Dunn assembled the writer's room while isolated at his mother's condo in St. John's, Newfoundland and Labrador due to the COVID-19 pandemic. The entire writer's staff ended up being queer, save one writer's assistant. Due to low viewership, on September 23, 2022, the series was canceled after one season.

===Casting===
In August 2021, Jesse James Keitel joined the cast in a series regular role. In September 2021, Candace Grace, Johnny Silbilly, Devin Way, Fin Argus, and Ryan O'Connell joined the cast in series regular roles. In November 2021, Kim Cattrall joined the cast in a recurring capacity. In December 2021, Juliette Lewis, Ed Begley Jr., Armand Fields, Chris Renfro, Eric Graise, Sachin Bhatt and Benito Skinner joined the cast in recurring capacity. In March 2022, it was announced Lukas Gage, Megan Stalter, Olli Haaskivi and Calvin Seabrooks had joined the cast in guest capacity.

===Filming===
Principal photography began by October 2021, in New Orleans, Louisiana.

==Release==
The series was released on June 9, 2022, on Peacock. In Australia the series premiered on Stan on June 10, 2022. The series aired in Canada on Showcase beginning on June 26, 2022, as part of owner Corus Entertainment's output deal with NBCUniversal for Peacock original programming. The series was picked up by Starzplay for distribution in the UK, several continental European countries, and Latin America. In the UK, it premiered on July 1, 2022, and in other territories on July 31, 2022.

==Reception==
The review aggregator website Rotten Tomatoes reported an 80% critic approval rating with an average rating of 7.6/10, based on 20 critic reviews. The website's critics consensus reads, "Sprawling to a fault but packed with lovable characters and cultural resonance, Queer as Folk successfully updates a watershed in LGBTQ representation for a new era." Many critics praised the diversity of the new era, with the Guardian writing "Queer As Folk finds ever more delicious and delirious ways of offering prickly story beats and character arcs that refuse to flatten or homogenize the LGBTQ+ community... The cast and characters are much more diverse than previous versions in terms of race, gender identity, sexuality and levels of physical ability." However the reception from the general public was less favorable with a Rotten Tomatoes approval rating of only 44%. Metacritic, which uses a weighted average, assigned a score of 53 out of 100 based on 8 critics, indicating more of a mixed reception.

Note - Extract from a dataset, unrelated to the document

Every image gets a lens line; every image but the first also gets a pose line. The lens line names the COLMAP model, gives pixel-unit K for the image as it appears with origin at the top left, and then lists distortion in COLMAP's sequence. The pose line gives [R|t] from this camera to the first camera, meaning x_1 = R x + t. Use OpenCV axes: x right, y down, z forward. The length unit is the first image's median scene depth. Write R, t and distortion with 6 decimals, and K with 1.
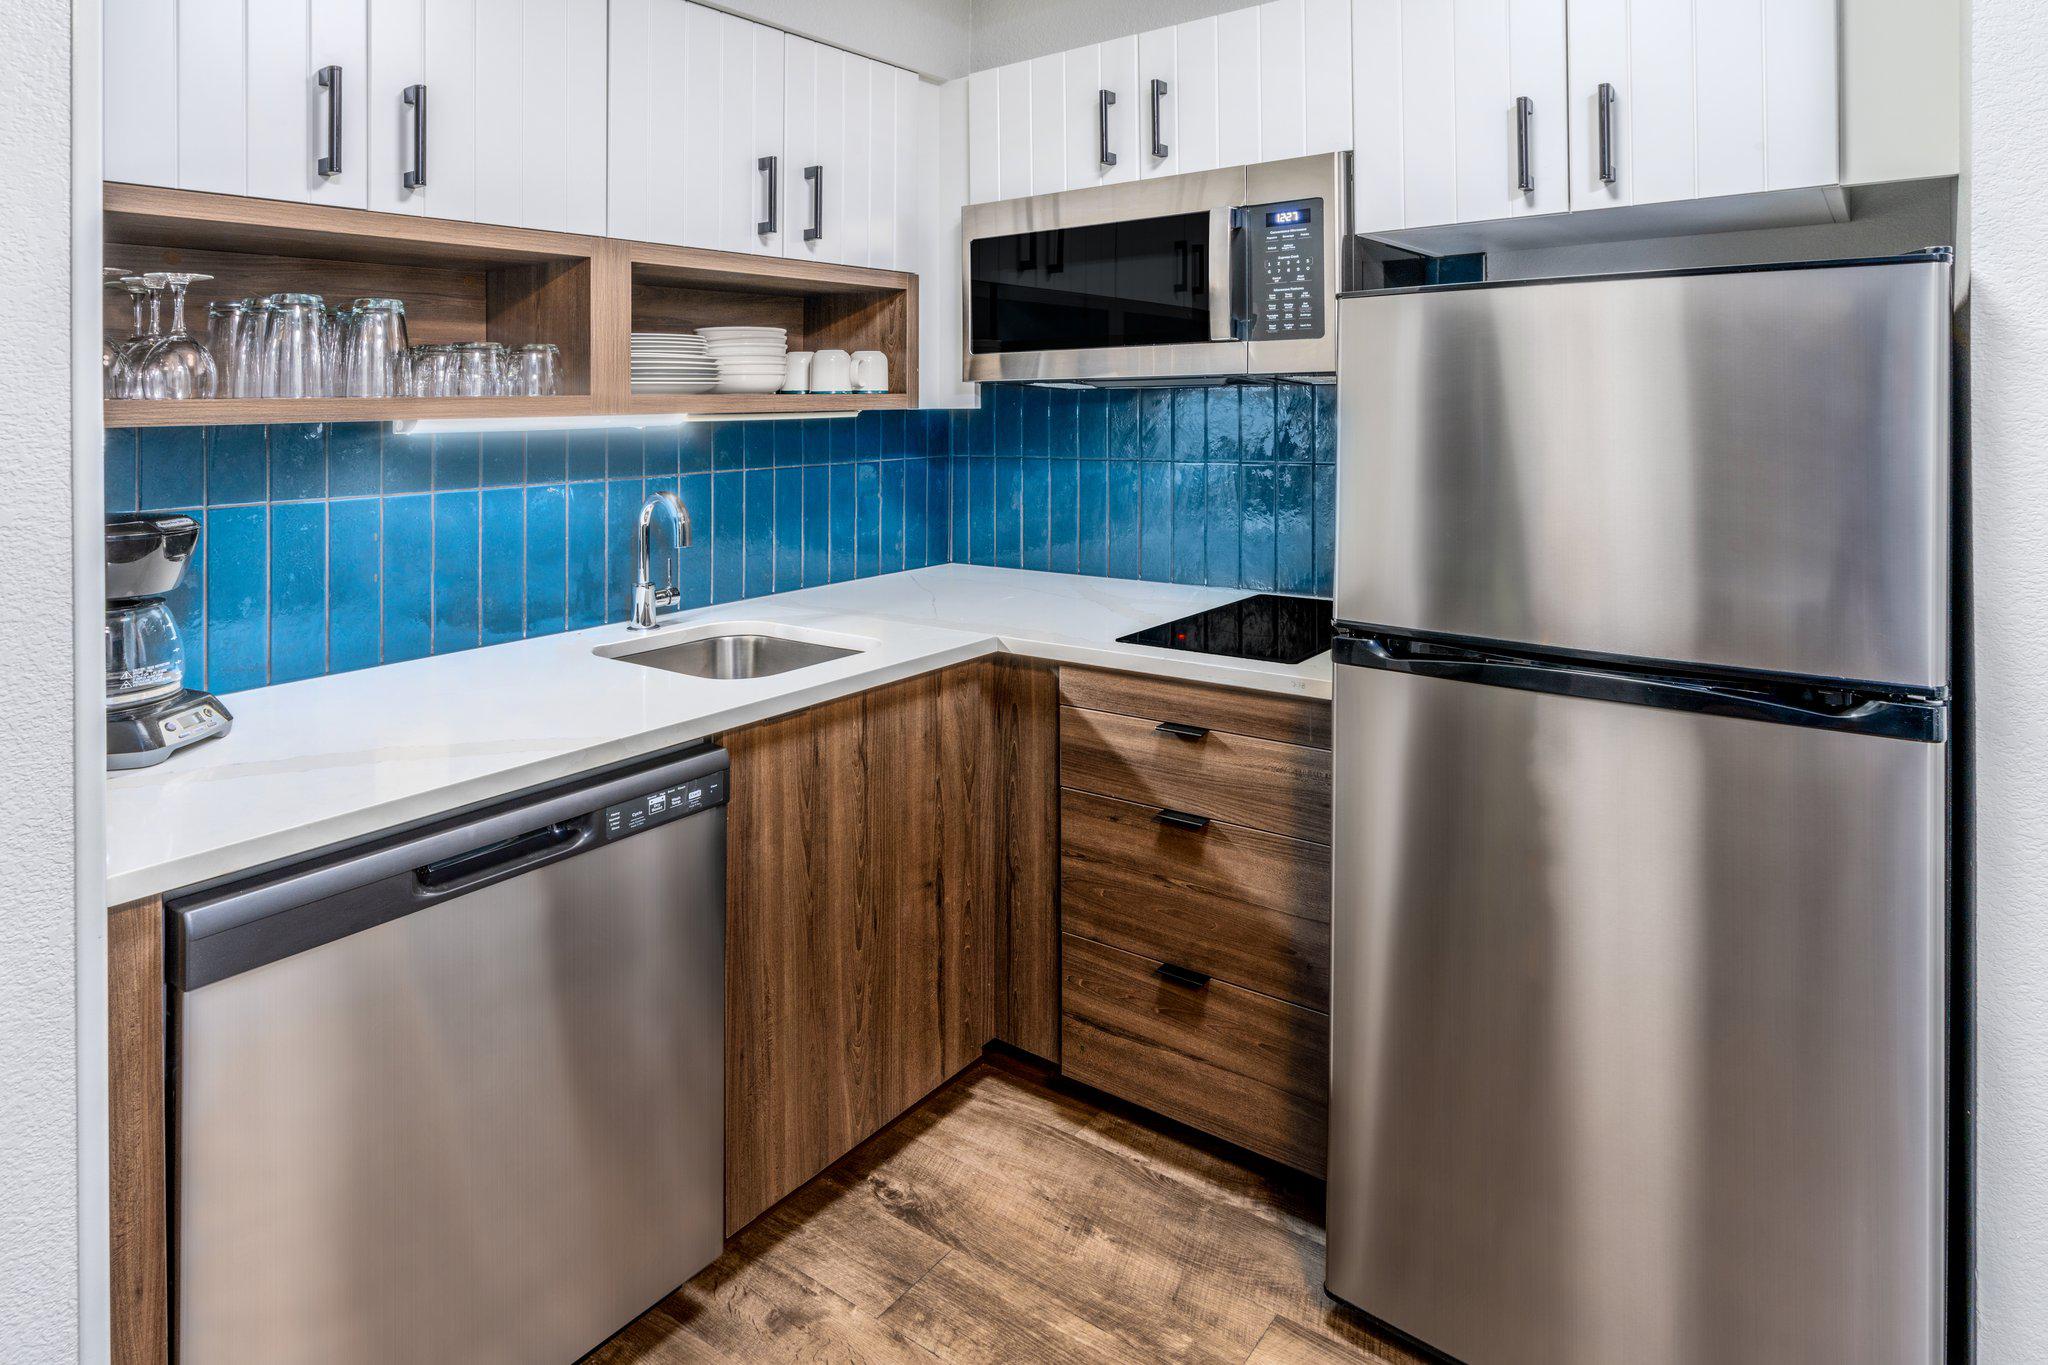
lens RADIAL K [[961.3, 0, 957.3], [0, 961.3, 388.4], [0, 0, 1]] dist [-0.007019, -0.000344]
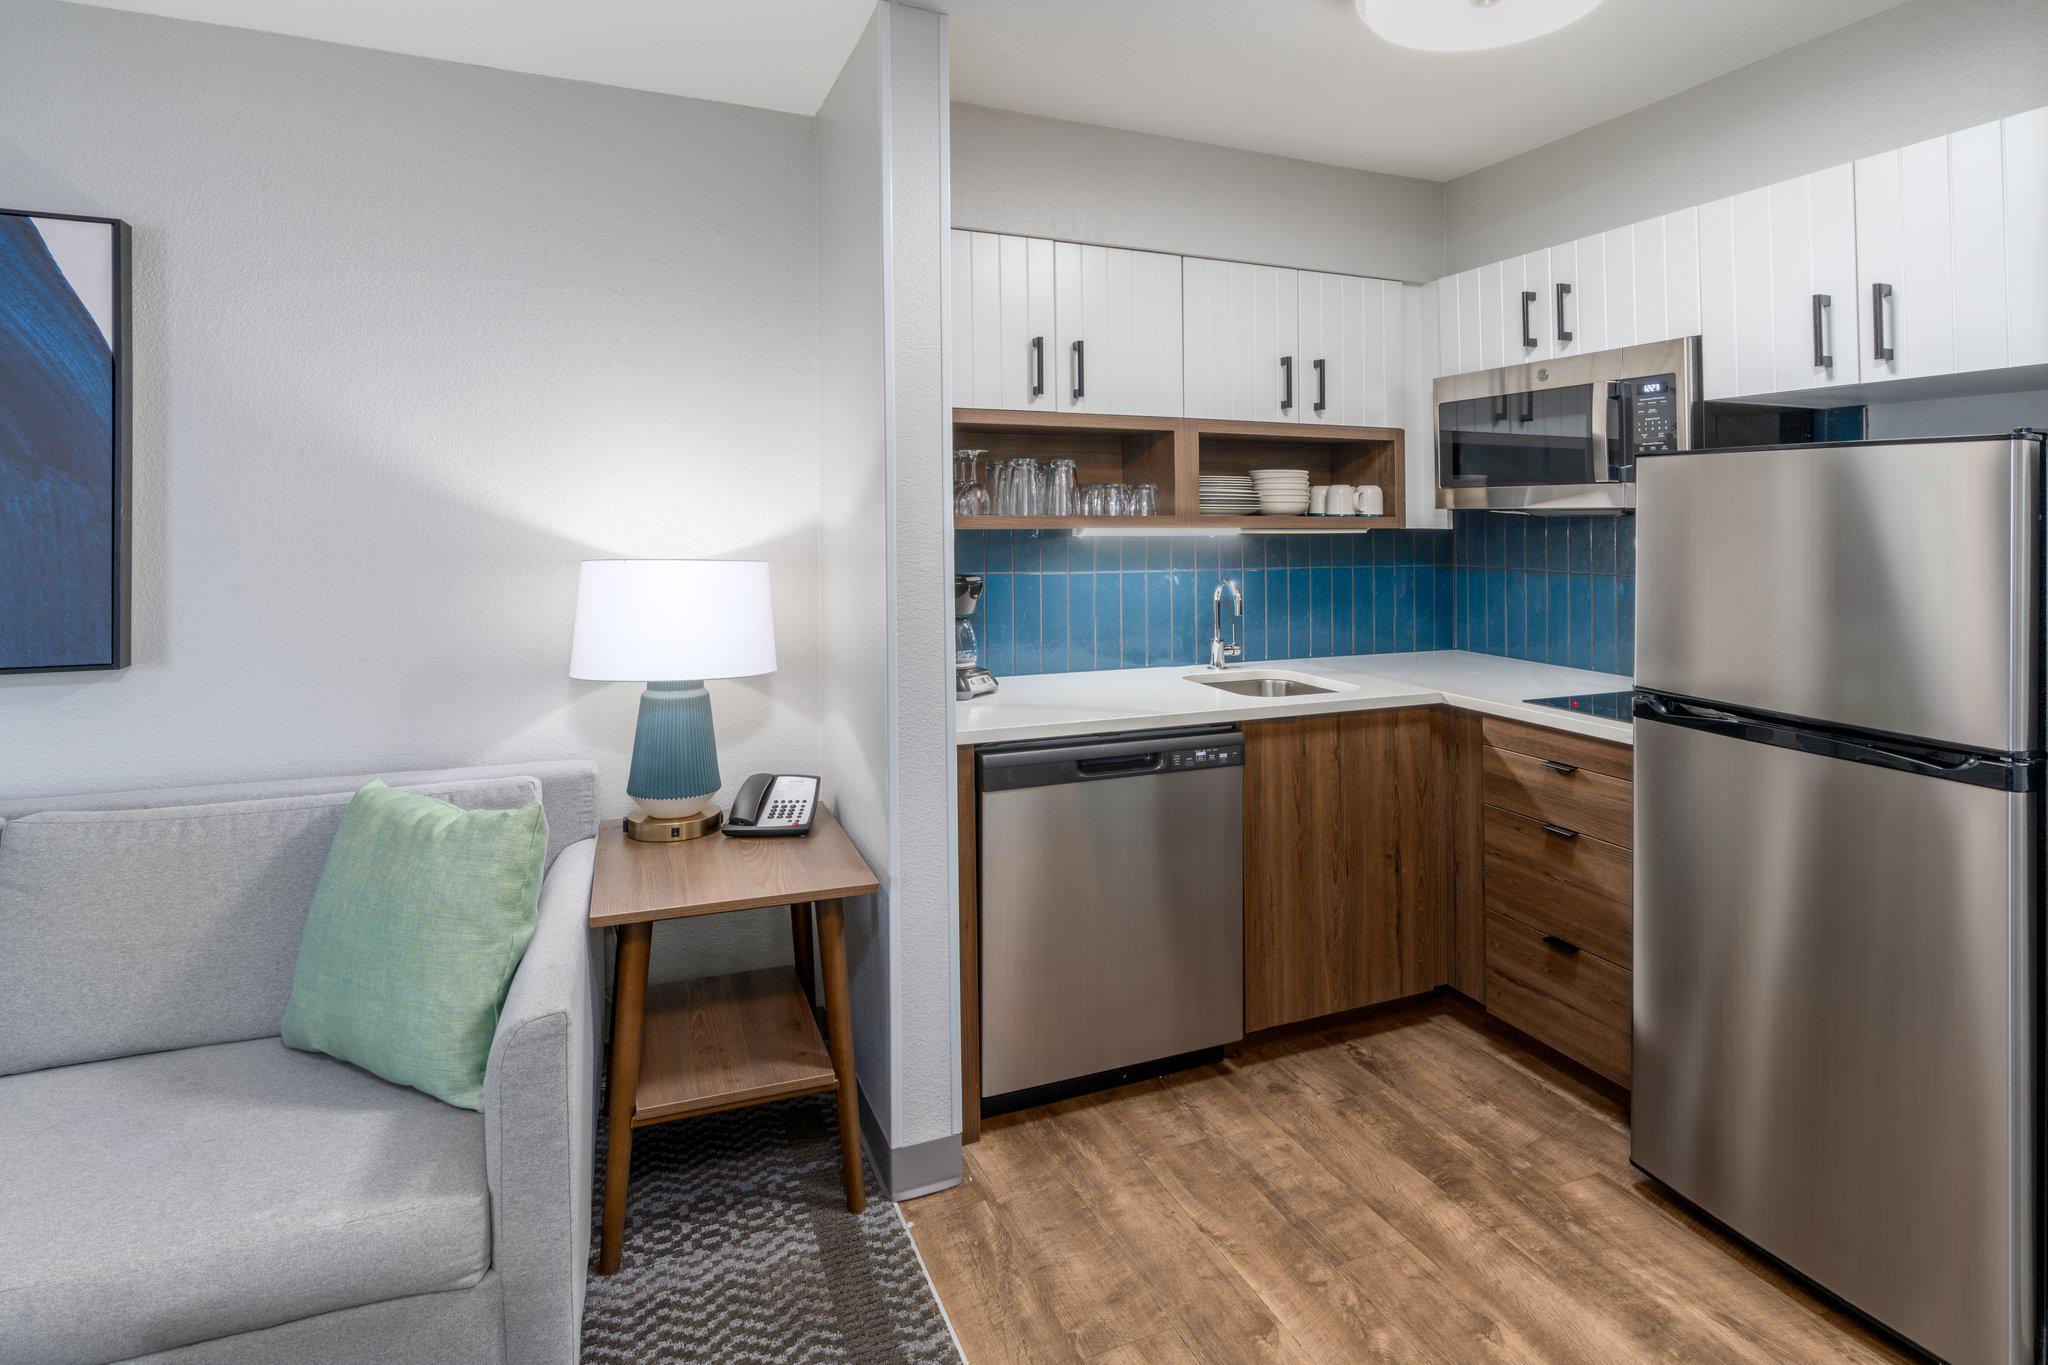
lens RADIAL K [[968.7, 0, 967.0], [0, 968.7, 478.3], [0, 0, 1]] dist [-0.000472, -0.000110]
pose [[0.786289, -0.016440, -0.617641, 0.399199], [0.008657, 0.999841, -0.015592, -0.040664], [0.617799, 0.006913, 0.786306, -0.576610]]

While critics were generally positive, some critics and the public never warmed to the new iteration and the show was cancelled after just one season. Camilla Long from The Times writes "The Peacock show toes a fine line between representing marginalized communities and potentially exploiting their trauma... Queer as Folk always felt dangerous and interesting, as if we were peeking in on a world we shouldn’t. The reboot feels jaded, as if we are watching things we’ve seen a hundred times before." And Richard Lawson in his Vanity Fair review writes "The new Queer as Folk gets bogged down in Tragedy... But is that what Queer as Folk should be? After watching all of the first season, I think my answer is no." Some reviewers noted that it was hard to relate to the characters, with the Boston Globe writing "There’s plenty of emoting going on, and the issues at stake are clear enough, but there’s not enough character depth and warmth in the air. The characters seem self-absorbed, and, alas, their romantic histrionics and struggles didn’t move me."